*PAGE EXCERPT*
Wednesday, November 30, 2011

The 12 Year Old Girl Who Shamed The World

12 years old addressing UN summit

All grown up

Gaining a little weight

Continuing her work

With Dad

Happy Birthday Severn!

I love children... other people's children. I always smile when I see them on the bus doing children things. Sometimes they smile back at me.
I've related previously one of, if not the greatest thing that has ever happened to me while living near downtown Los Angeles.
Alright, if you insist... here it is again:
I told this story to my lovely case manager once in a nearby McDonalds restaurant while waiting for her iced coffee (vanilla). I told her this: One day, several years ago, I had made my way to the bus stop near the corner of Sixth and Central, on the northeast corner, to be exact. At the time it was raining quite hard, and a little river of water was rushing on the street near the sidewalk, rushing into the storm drain. Fairly soon an 18 bus pulled up to the stop... and me, and opened its forward door. Inside was a beautiful little Hispanic girl, who couldn't have been any more than four or five years old, all dressed up for the inclement weather, looking just adorable. Her mother was at the top of the steps, busy with the driver. The little girl came down the steps, looked at me, looked down at the rushing water in the street below between her and the sidewalk, then looked back at me. And this is what happened. She gave me a great big smile while raising both of her little arms way up toward me, thereby demanding that I pick her up and safely transport her across the watery abyss onto the safety of the sidewalk. At this point in my story, Erin went, "Ahhhhh." I dutifully did as the little girl demanded, settling her gently onto the sidewalk. Her mother came down and thanked me, and they continued on their way. I got on the bus and continued on my way. And I'll always remember that as one of the greatest things.

*QUESTIONS*
- 1) Answer these questions from the blog post:
(a) On what date was it posted?
(b) At which corner of which intersection did the narrator wait for the bus?
(c) What was the case manager waiting for at the McDonalds?
- 2) Repeat the part of the blog post from "Continuing her work" up to and including "downtown Los Angeles.".
The rows that follow are separate material, apart from the blog post.

Data entries:

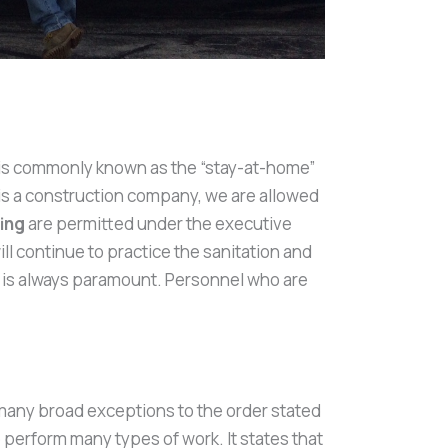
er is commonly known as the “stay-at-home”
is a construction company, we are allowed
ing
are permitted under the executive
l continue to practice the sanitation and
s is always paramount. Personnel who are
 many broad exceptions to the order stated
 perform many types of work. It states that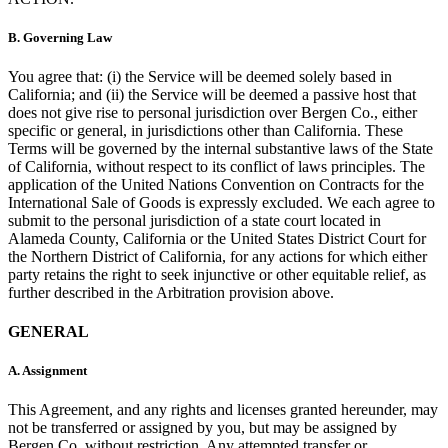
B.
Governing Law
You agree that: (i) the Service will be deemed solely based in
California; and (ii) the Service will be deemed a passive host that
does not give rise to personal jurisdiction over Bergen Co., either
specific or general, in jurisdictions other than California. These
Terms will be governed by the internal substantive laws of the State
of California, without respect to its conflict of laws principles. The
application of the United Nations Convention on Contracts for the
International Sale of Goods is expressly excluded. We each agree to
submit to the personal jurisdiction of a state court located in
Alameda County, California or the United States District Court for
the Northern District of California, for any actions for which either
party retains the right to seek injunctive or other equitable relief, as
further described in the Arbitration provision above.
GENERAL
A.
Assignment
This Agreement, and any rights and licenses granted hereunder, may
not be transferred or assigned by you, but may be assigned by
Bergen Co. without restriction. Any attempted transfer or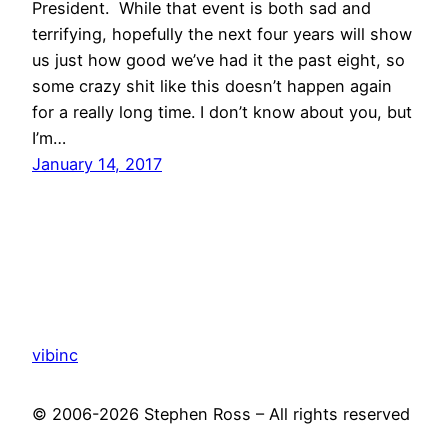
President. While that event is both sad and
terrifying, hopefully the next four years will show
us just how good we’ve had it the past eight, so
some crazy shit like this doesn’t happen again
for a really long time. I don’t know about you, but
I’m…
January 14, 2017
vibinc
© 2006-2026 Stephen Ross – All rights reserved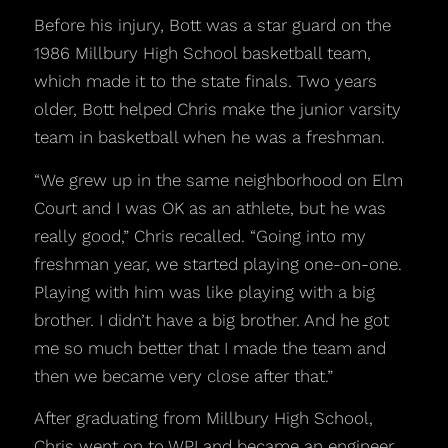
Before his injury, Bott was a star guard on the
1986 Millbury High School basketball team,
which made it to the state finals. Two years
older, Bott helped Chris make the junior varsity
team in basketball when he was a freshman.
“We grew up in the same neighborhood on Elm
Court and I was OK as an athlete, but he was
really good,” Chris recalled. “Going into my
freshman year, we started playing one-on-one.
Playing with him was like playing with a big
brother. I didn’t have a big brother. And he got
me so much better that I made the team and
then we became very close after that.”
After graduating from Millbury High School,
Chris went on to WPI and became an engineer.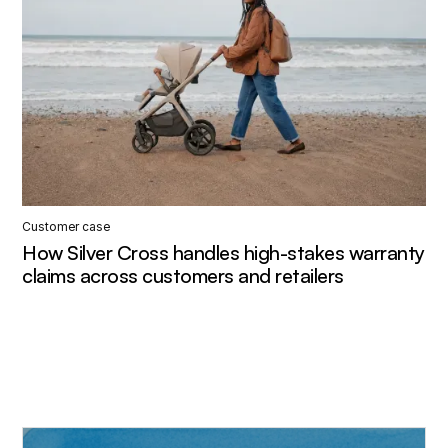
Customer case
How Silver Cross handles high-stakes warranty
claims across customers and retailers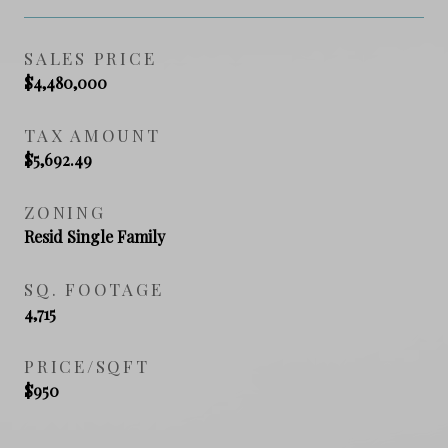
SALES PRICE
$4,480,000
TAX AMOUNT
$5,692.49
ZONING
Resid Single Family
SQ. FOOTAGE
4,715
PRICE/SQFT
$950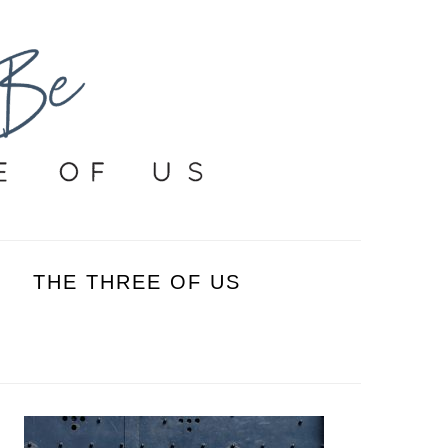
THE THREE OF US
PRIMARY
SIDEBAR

*SOLUTIONS PER TASK*
- 1)
(a) Wednesday, November 30, 2011
(b) The northeast corner of Sixth and Central
(c) Her iced coffee (vanilla)

- 2)
Continuing her work

With Dad

Happy Birthday Severn!

I love children... other people's children. I always smile when I see them on the bus doing children things. Sometimes they smile back at me.
I've related previously one of, if not the greatest thing that has ever happened to me while living near downtown Los Angeles.